First point : for all $M \in \mathbb{R}$, the function $I_M : a \mapsto \int_0^M g(a,x) dx$ is continuous.

Proof(s) : I'll give two proofs.

1) Let $a$, $M \in \mathbb{R}$. The subspace $[a-1, a+1]\times [0,M]$ is compact and $f$ is continuous, so $f$ is uniformly continuous on $[a-1, a+1]\times [0,M]$. Hence, there exists a modulus of continuity $\omega$ for $f$ on this subspace ; that is, for all $x$, $y \in [a-1, a+1]\times [0,M]$,

$$|f(x)-f(y)| \leq \omega (\|x-y\|).$$

Then, we get, for all $a' \in [a-1,a+1]$:

$$\left| \int_0^M f(a,x) dx - \int_0^M f(a',x) \right| \leq \int_0^M |f(a,x)-f(a',x)| dx \leq M \omega (|a-a'|).$$

In particular, the differences converges to $0$ when $a'$ converges to $a$.

2) Since $[a-1, a+1]\times [0,M]$ is compact and $f$ is continuous, $f$ is bounded on $[a-1, a+1]\times [0,M]$. Let $(a_n)_n$ be a sequence which converges to $a$. Then:

$$\lim_{n \to + \infty} \int_0^M f(a_n,x)dx = \int_0^M \lim_{n \to + \infty} f(a_n,x)dx =\int_0^M f(a,x)dx,$$

where we used first the dominated convergence theorem, and then the continuity of $f$.


Now, I'll prove the claim. Let $y \in \mathbb{R}$ and $\varepsilon >0$. Then:

$$h^{-1} (B(y,\varepsilon)) = \left\{a : y-\varepsilon < h(a) \right\} \cap \left\{a : h(a) < y+\varepsilon \right\}$$

But, since $M \mapsto \int_0^M f(a,x) dx$ is strictly increasing, we have $\left\{a : y-\varepsilon < h(a) \right\} = \left\{a : \int_0^{y-\varepsilon} f(a,x) dx -g(a) < 0 \right\} = (I_{y-\varepsilon}-g)^{-1} (\mathbb{R}_-^*)$.
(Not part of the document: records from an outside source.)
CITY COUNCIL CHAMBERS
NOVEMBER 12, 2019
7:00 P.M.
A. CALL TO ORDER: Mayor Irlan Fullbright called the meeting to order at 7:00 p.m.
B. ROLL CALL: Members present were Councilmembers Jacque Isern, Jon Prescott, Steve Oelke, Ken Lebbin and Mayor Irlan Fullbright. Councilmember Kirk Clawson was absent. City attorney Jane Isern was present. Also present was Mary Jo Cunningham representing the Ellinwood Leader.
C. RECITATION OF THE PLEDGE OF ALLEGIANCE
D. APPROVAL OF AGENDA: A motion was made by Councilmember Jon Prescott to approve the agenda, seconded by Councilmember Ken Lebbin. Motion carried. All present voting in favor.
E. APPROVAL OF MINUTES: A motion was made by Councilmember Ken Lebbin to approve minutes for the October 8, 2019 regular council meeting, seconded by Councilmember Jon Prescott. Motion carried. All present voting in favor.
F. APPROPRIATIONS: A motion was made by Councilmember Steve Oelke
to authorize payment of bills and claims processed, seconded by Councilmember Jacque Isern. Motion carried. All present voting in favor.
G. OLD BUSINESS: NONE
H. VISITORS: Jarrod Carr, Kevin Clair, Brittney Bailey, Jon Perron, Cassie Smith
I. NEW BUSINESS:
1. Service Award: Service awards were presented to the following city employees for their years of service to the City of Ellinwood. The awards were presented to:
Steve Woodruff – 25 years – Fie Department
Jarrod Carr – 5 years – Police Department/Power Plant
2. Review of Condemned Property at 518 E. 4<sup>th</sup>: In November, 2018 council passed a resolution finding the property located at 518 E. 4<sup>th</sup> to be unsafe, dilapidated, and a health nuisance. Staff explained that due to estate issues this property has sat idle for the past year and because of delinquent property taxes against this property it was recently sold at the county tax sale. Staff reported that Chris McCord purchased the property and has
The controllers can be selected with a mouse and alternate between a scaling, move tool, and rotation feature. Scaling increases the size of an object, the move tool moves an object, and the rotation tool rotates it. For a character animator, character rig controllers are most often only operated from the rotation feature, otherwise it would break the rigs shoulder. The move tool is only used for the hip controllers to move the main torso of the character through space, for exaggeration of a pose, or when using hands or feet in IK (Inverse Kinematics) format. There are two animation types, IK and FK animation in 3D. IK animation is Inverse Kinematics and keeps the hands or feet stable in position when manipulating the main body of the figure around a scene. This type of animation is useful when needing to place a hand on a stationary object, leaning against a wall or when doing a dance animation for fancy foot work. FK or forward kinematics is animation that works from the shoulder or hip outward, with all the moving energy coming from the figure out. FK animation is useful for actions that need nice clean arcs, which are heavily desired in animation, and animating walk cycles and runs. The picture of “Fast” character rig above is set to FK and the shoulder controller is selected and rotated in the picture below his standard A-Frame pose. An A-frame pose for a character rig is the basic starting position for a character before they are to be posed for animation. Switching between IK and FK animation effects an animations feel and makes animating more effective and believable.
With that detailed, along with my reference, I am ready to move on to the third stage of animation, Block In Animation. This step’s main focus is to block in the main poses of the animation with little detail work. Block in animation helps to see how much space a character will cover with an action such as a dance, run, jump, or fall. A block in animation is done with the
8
Since $I_{y-\varepsilon}-g$ is continuous by the fist point, $\left\{a : y-\varepsilon < h(a) \right\}$ is open. By the same argument, $\left\{a : y+\varepsilon > h(a) \right\}$ is open. Hence, as the intersection of two open sets is open, $h^{-1} (B(y,\varepsilon))$ is open. Since this is true for all $y \in \mathbb{R}$ and all $\varepsilon >0$, it follows that $h$ is continuous.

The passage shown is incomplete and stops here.